“If Dwayne Haskins, as an African American, goes to Duke and puts up those mediocre stats, seventh in the conference, he’s not drafted day one or day two.”
I won’t mince words — it is a travesty that the New York Giants drafted Daniel Jones at No. 6 in the 2019 NFL Draft.
I know that my colleague and Giants fan Elizabeth Greason is due for her last Sports Authority tomorrow, but I couldn’t pass up on such a golden opportunity.
Kind of like what the Giants did with Dwayne Haskins.
Look, the NFL Draft and quarterbacks have a tumultuous history. It’s never a perfect science, and the risk is that much higher in the first round. In recent history alone, names like Jake Locker, Johnny Manziel, Blake Bortles and RG3 all come to mind as “franchise guys” who didn’t pan out.

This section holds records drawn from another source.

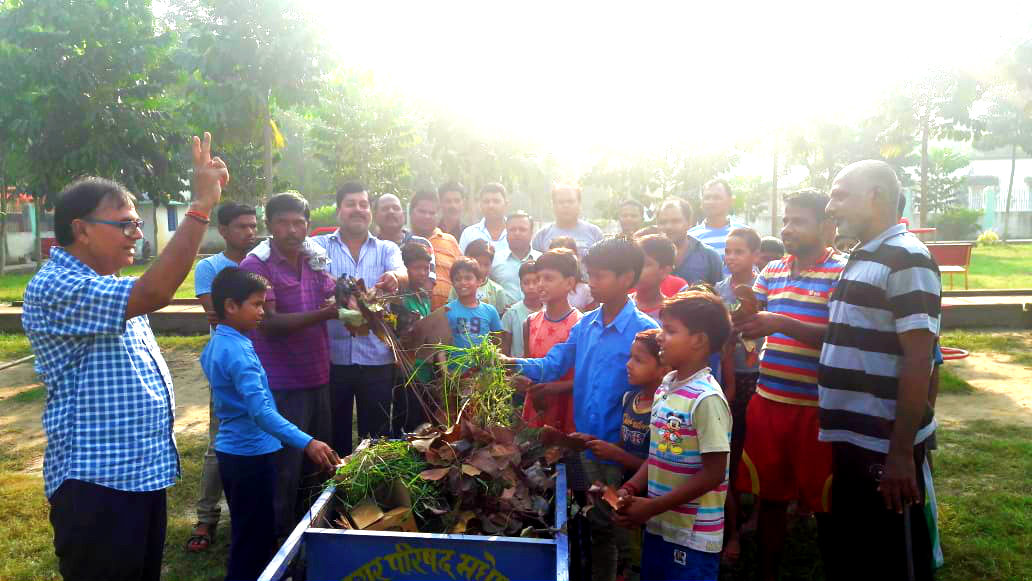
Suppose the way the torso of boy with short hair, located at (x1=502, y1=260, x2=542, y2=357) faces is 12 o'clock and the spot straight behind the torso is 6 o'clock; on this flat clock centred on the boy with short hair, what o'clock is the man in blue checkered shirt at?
The man in blue checkered shirt is roughly at 1 o'clock from the boy with short hair.

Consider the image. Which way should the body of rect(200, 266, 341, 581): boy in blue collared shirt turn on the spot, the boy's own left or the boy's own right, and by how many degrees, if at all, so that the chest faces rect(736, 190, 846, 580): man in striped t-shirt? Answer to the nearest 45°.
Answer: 0° — they already face them

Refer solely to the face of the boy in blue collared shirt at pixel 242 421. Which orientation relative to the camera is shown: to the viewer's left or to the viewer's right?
to the viewer's right

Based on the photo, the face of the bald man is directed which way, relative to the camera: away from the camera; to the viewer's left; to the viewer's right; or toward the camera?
to the viewer's left

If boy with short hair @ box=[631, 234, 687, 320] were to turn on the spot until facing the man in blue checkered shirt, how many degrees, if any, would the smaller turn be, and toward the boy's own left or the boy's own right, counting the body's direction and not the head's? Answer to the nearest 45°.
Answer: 0° — they already face them

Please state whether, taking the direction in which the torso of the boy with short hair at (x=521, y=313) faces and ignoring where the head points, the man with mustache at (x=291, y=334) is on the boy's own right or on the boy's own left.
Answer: on the boy's own right

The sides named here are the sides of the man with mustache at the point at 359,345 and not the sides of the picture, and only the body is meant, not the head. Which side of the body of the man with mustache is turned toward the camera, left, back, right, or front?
front

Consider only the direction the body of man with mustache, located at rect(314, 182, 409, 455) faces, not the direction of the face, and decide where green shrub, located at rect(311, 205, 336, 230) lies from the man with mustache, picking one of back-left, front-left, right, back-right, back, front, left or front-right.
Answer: back

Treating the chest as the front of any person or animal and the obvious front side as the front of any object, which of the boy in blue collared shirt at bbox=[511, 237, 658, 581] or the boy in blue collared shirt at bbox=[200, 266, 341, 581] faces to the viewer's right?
the boy in blue collared shirt at bbox=[200, 266, 341, 581]

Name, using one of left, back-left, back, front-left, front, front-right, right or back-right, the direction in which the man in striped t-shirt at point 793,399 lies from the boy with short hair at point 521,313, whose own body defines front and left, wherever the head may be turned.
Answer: front-left

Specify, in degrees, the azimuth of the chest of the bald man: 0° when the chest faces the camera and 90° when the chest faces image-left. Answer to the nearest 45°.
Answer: approximately 90°

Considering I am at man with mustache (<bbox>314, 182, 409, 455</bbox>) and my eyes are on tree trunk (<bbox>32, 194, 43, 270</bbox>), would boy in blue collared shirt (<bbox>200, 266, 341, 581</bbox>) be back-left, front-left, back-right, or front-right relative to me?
back-left
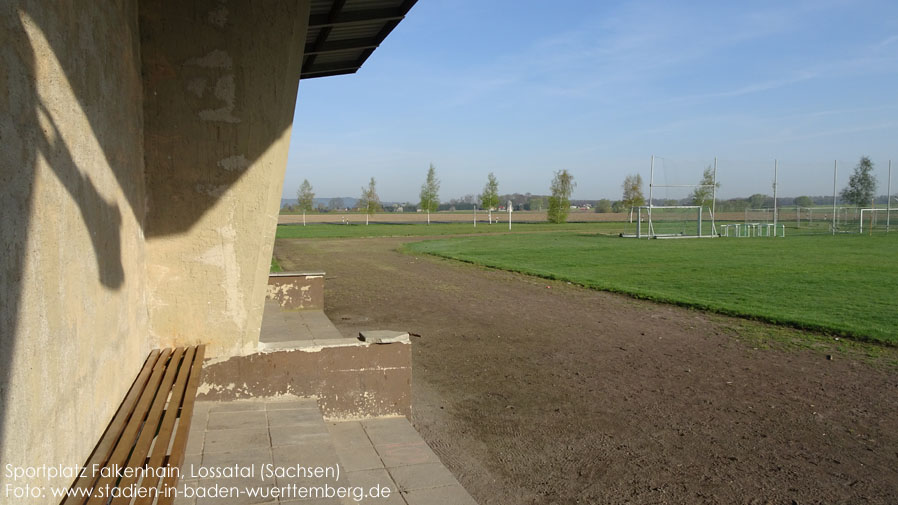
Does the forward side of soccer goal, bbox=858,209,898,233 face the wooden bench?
yes

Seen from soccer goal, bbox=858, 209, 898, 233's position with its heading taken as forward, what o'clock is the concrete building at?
The concrete building is roughly at 12 o'clock from the soccer goal.

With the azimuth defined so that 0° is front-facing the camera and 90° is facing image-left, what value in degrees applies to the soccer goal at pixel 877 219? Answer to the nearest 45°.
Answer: approximately 0°

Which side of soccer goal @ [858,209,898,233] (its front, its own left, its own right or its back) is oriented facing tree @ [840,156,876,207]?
back

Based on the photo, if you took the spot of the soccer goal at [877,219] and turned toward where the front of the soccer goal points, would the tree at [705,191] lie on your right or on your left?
on your right

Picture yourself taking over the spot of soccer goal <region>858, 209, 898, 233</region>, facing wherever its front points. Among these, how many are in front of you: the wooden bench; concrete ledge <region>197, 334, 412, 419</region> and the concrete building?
3

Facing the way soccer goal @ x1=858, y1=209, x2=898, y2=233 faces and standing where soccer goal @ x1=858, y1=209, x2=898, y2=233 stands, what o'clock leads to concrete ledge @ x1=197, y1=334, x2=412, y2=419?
The concrete ledge is roughly at 12 o'clock from the soccer goal.

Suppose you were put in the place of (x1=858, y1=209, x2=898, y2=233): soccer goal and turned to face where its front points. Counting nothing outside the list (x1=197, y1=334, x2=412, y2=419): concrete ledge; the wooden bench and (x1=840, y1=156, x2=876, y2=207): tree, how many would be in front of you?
2
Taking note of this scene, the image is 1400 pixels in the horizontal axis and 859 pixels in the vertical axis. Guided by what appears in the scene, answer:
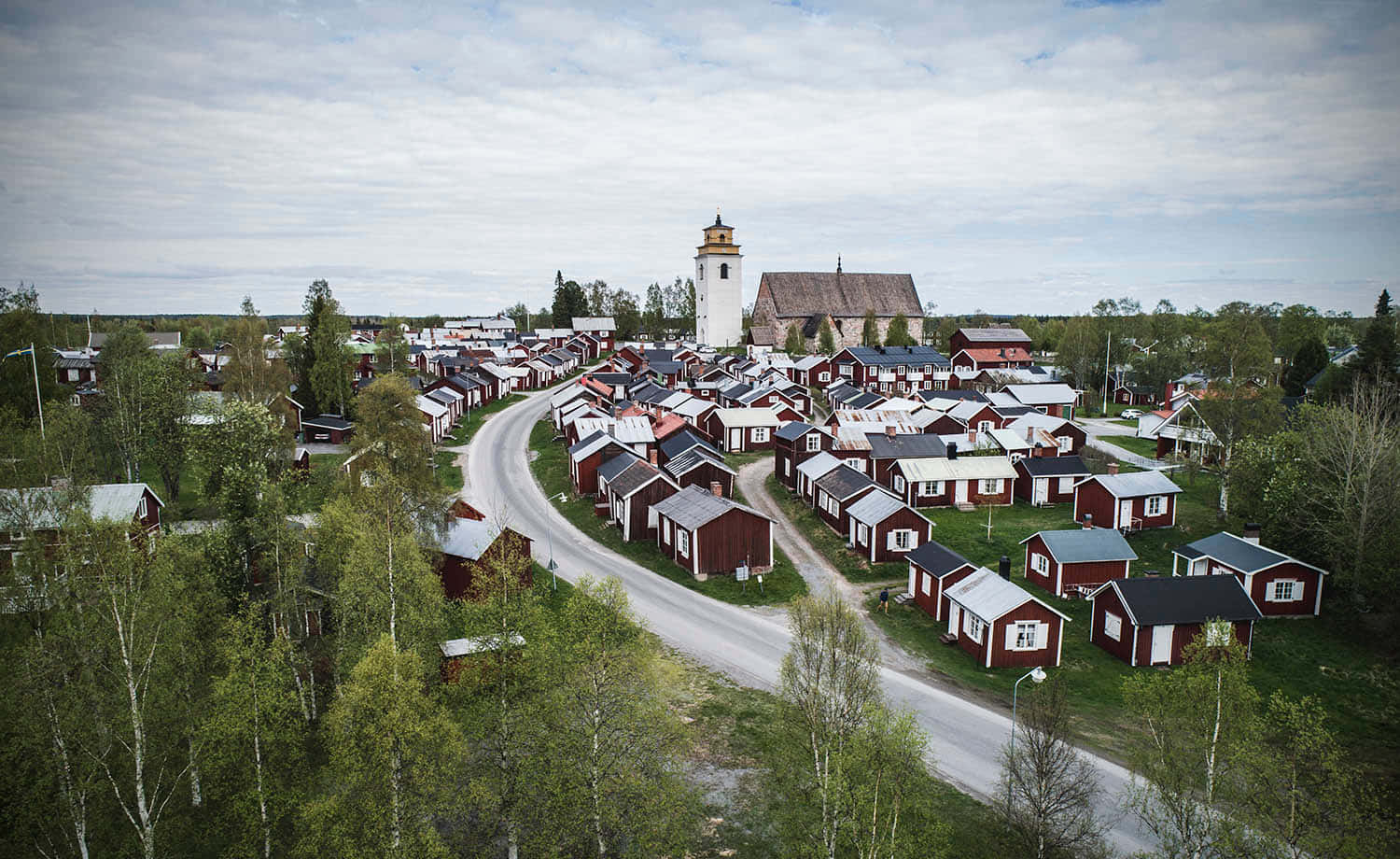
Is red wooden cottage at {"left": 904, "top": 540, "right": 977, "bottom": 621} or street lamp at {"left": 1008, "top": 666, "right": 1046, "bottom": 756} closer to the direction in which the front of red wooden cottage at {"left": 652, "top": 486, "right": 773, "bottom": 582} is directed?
the street lamp

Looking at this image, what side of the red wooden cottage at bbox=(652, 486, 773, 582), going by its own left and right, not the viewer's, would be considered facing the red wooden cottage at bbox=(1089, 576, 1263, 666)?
left

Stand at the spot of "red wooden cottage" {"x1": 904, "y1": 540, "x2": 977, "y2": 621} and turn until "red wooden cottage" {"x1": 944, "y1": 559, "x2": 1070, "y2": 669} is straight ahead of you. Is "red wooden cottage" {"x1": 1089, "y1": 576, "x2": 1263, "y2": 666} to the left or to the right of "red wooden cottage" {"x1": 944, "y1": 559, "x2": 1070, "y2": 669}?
left

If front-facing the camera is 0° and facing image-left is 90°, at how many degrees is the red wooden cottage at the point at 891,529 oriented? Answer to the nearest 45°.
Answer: approximately 45°

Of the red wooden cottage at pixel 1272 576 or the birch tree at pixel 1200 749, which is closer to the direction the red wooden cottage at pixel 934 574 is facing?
the birch tree

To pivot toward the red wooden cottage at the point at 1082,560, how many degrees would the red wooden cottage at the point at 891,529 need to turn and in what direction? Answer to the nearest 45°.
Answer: approximately 135° to its left

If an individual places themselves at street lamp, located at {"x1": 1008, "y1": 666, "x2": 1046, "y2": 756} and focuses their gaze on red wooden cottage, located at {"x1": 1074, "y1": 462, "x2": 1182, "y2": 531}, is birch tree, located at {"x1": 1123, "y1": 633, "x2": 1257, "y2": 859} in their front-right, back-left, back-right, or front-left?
back-right

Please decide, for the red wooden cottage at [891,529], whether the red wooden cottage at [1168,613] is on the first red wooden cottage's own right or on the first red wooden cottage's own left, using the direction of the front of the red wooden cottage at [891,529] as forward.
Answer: on the first red wooden cottage's own left

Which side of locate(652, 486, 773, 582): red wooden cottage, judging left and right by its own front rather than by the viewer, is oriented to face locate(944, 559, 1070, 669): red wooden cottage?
left

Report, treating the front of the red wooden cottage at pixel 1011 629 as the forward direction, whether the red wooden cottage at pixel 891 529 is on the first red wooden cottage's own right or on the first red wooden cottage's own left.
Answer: on the first red wooden cottage's own right
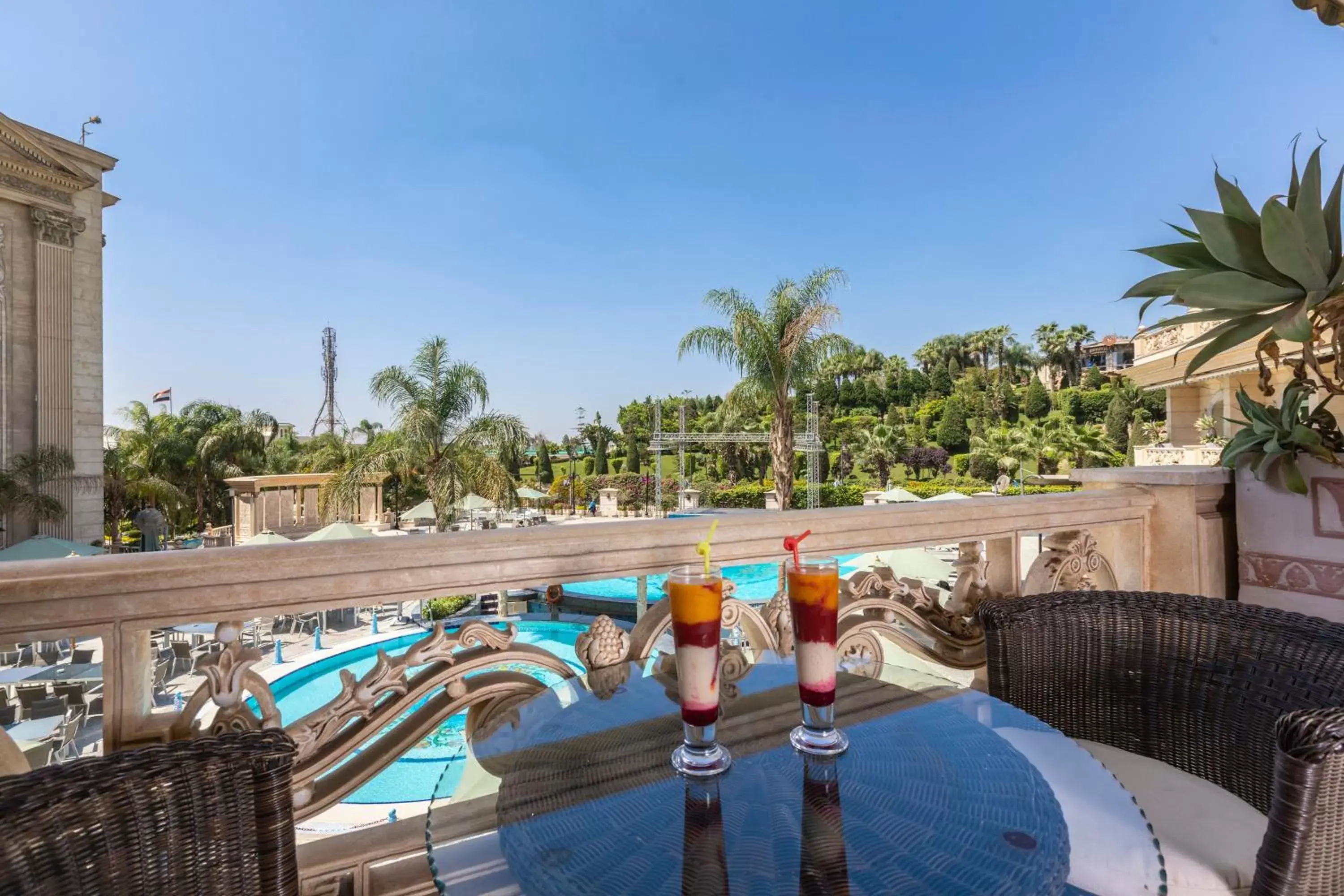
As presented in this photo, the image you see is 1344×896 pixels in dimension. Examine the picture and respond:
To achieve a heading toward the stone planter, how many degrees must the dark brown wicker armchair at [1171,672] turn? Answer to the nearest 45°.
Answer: approximately 135° to its right

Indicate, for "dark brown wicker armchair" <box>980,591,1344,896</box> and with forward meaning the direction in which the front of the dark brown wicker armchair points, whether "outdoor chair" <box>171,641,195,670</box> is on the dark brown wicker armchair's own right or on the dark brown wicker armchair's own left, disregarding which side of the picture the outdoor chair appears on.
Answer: on the dark brown wicker armchair's own right

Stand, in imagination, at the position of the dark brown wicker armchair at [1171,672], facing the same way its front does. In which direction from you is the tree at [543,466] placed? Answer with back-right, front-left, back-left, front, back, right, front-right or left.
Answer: right

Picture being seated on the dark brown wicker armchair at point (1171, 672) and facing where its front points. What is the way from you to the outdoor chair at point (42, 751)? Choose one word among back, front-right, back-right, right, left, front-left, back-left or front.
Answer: front-right

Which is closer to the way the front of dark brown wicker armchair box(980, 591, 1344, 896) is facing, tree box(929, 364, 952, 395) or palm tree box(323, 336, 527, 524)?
the palm tree

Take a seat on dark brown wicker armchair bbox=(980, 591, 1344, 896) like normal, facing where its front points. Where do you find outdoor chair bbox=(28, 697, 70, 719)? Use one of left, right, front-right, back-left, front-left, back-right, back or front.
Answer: front-right

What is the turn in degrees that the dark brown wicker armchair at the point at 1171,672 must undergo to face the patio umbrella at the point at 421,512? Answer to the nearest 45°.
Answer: approximately 90° to its right

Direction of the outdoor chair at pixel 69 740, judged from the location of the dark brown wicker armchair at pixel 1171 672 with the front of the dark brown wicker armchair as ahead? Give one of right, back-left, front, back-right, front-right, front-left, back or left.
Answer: front-right

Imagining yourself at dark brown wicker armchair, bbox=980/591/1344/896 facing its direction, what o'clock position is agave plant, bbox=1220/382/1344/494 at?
The agave plant is roughly at 5 o'clock from the dark brown wicker armchair.

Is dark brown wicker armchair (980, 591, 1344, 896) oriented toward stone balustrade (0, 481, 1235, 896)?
no

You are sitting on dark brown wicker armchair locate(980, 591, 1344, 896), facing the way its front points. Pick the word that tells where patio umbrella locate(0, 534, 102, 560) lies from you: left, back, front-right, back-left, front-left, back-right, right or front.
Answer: front-right

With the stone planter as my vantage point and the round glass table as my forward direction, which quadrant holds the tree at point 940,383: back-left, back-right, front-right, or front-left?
back-right

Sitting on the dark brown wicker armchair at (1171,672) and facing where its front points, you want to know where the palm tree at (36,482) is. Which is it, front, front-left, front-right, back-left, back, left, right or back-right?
front-right

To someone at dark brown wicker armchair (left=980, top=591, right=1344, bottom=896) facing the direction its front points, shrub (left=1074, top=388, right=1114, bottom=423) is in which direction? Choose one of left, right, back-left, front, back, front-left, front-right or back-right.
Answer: back-right

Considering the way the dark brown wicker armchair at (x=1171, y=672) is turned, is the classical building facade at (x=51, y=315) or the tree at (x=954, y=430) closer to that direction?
the classical building facade

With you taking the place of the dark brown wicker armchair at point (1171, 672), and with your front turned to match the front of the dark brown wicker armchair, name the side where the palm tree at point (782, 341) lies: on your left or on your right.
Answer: on your right

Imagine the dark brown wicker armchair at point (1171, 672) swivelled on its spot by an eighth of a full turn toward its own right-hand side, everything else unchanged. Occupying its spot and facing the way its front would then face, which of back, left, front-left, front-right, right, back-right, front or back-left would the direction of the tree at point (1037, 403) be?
right

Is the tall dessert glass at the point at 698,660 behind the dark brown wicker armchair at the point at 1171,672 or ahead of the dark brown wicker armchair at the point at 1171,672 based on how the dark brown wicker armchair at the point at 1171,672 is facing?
ahead
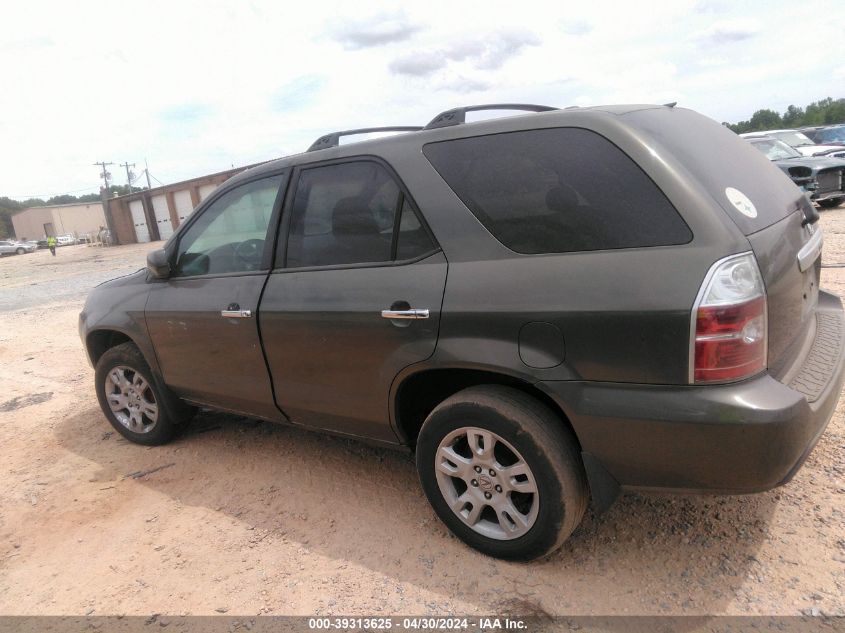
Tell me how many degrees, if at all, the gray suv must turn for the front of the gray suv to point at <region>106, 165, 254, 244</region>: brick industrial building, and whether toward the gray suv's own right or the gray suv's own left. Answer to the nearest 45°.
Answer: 0° — it already faces it

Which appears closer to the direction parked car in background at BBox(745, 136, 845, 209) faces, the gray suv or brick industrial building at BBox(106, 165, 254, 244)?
the gray suv

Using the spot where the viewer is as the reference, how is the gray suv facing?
facing away from the viewer and to the left of the viewer

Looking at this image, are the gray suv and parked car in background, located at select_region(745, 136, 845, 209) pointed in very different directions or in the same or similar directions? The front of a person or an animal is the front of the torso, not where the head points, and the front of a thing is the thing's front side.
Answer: very different directions

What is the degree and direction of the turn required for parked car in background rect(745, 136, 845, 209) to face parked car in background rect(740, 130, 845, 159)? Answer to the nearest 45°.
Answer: approximately 135° to its left

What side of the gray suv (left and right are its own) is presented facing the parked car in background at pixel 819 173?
right

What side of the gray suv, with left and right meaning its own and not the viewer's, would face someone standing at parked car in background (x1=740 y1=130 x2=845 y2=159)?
right

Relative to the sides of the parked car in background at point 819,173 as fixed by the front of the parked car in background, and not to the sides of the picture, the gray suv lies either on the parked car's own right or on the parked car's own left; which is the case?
on the parked car's own right

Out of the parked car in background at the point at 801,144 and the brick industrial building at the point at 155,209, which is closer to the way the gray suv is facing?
the brick industrial building

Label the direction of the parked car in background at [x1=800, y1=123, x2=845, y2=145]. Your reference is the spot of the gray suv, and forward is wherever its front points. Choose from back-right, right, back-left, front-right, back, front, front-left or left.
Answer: right
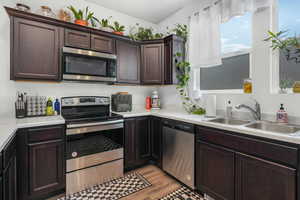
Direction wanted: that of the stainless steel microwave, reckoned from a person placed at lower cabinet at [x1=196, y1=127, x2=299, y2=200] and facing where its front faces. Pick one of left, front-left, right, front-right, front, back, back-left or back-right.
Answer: front-right

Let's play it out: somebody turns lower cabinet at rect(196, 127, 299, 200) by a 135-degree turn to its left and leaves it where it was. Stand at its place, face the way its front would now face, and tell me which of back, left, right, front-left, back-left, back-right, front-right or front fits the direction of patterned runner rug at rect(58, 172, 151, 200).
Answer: back

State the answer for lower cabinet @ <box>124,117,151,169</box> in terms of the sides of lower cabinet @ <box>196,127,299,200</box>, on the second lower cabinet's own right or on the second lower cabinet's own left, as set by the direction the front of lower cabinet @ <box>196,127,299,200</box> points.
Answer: on the second lower cabinet's own right

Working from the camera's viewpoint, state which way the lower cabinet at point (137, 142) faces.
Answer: facing the viewer and to the right of the viewer

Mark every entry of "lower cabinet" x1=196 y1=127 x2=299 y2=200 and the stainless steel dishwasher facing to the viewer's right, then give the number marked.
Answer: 0

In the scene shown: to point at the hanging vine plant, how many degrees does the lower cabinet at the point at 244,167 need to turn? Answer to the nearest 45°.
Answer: approximately 90° to its right

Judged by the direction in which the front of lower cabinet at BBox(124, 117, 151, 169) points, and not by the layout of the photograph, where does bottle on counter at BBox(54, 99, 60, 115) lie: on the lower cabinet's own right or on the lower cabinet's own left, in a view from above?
on the lower cabinet's own right

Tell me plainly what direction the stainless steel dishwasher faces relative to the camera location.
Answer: facing the viewer and to the left of the viewer
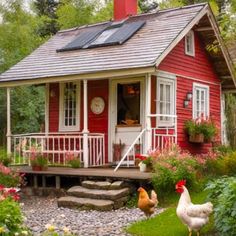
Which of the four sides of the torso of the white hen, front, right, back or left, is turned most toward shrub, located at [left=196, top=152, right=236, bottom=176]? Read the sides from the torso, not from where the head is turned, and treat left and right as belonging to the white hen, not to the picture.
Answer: right

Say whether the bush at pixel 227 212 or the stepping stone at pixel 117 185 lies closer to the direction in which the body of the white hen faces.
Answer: the stepping stone

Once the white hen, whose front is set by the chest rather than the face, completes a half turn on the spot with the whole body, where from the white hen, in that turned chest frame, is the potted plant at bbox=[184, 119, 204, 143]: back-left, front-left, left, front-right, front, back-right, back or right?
left

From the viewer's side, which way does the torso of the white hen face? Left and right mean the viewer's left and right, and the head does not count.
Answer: facing to the left of the viewer

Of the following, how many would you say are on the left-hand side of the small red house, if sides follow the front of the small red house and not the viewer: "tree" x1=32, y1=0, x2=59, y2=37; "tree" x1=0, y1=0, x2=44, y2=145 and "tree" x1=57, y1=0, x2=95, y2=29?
0

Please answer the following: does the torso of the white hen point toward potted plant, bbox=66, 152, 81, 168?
no

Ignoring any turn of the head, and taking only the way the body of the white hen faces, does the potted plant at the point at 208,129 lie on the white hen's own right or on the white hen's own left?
on the white hen's own right

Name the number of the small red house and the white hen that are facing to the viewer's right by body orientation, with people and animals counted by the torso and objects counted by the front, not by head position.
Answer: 0

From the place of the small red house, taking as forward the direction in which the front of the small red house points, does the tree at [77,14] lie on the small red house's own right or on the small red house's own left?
on the small red house's own right

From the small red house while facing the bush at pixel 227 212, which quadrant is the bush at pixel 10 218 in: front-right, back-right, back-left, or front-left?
front-right

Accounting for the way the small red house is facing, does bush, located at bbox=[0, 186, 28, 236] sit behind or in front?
in front

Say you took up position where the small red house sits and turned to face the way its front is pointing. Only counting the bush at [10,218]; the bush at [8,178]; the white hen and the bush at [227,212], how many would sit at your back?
0

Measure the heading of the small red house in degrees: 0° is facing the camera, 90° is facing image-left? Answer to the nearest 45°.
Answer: approximately 45°

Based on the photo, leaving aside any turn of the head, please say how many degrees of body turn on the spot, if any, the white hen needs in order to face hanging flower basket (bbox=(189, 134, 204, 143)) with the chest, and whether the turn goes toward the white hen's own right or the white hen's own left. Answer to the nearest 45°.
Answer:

But quarterback is still arguably the most important position in all of sports. And when your team needs a new one, you go get one.
That was the situation the New York Giants found themselves in heading into the draft. Whichever way you look at it, it’s the end of an era in the Big Apple. Even though he’s had the last laugh in two Super Bowls, Eli Manning is not a superhuman like Tom Brady, and his days as a starting quarterback in the NFL are numbered. It was time for an investment.
Instead of drafting their future franchise quarterback, however, the Giants drafted an Eli Manning look alike.
Giants General Manager David Gettleman says he was in “full-blown love” with a guy who couldn’t earn a scholarship to Duke to play football. Who went 4-8 on the road in the ACC over his career. Who played against the second-string defense in the Senior Bowl to win game MVP honors.
Yes, I know you can never be sure with these things. Yes, I’m sure Daniel Jones is the “good guy” that all the pundits keep caveating their critiques of him with. But if the NFL is a business, a top-10 pick is supposed to be a surefire investment. With the way that Gettleman has gone on a PR campaign to inflate his own ego about this pick, Daniel Jones is apparently blue chip stock.
Let’s not forget about the Manning connection though. Jones has been to the Manning Passing Academy twice. His coach at Duke, Dave Cutcliffe, coached both Eli and Peyton in college and called Gettleman’s decision “a match made in heaven.”
Who made the match though? Was this more about Daniel Jones or about Eli’s legacy?
Dwayne Haskins may have played only one season at Ohio State, but he threw only two fewer touchdowns (50) than Jones did in his entire college career (52). The two may have similar tapes, but it’s apparent that Haskins is at his floor, while Jones has hit his ceiling.
Adam Schefter said Friday a source told him the Giants were between Jones and Missouri quarterback Drew Lock “as quarterbacks one, and one-A in this draft.”
The more I think about it, the more it makes me uncomfortable for every party involved. We should be past the days when black quarterbacks have to play like Mike Vick and pocket passers can only be white. Yet decisions like the one the New York Giants made — a decision so obviously impacted not by talent, but by a desire to find the next Eli Manning — brings bad blood to the surface.
Haskins said it best: “The league done messed up.”
In the final PLS seminar of my undergraduate career, we just finished reading Ralph Ellison’s masterful “Invisible Man.” I’ll leave you with a quote from the epilogue.
“Let man keep his many parts and you’ll have no tyrant states. Why, if they follow this conformity business they’ll end up by forcing me, an invisible man, to become white, which is not a color but the lack of one. Must I strive towards colorlessness? But seriously, and without snobbery, think of what the world would lose if that should happen. America is woven of many strands; I would recognize them and let it so remain.”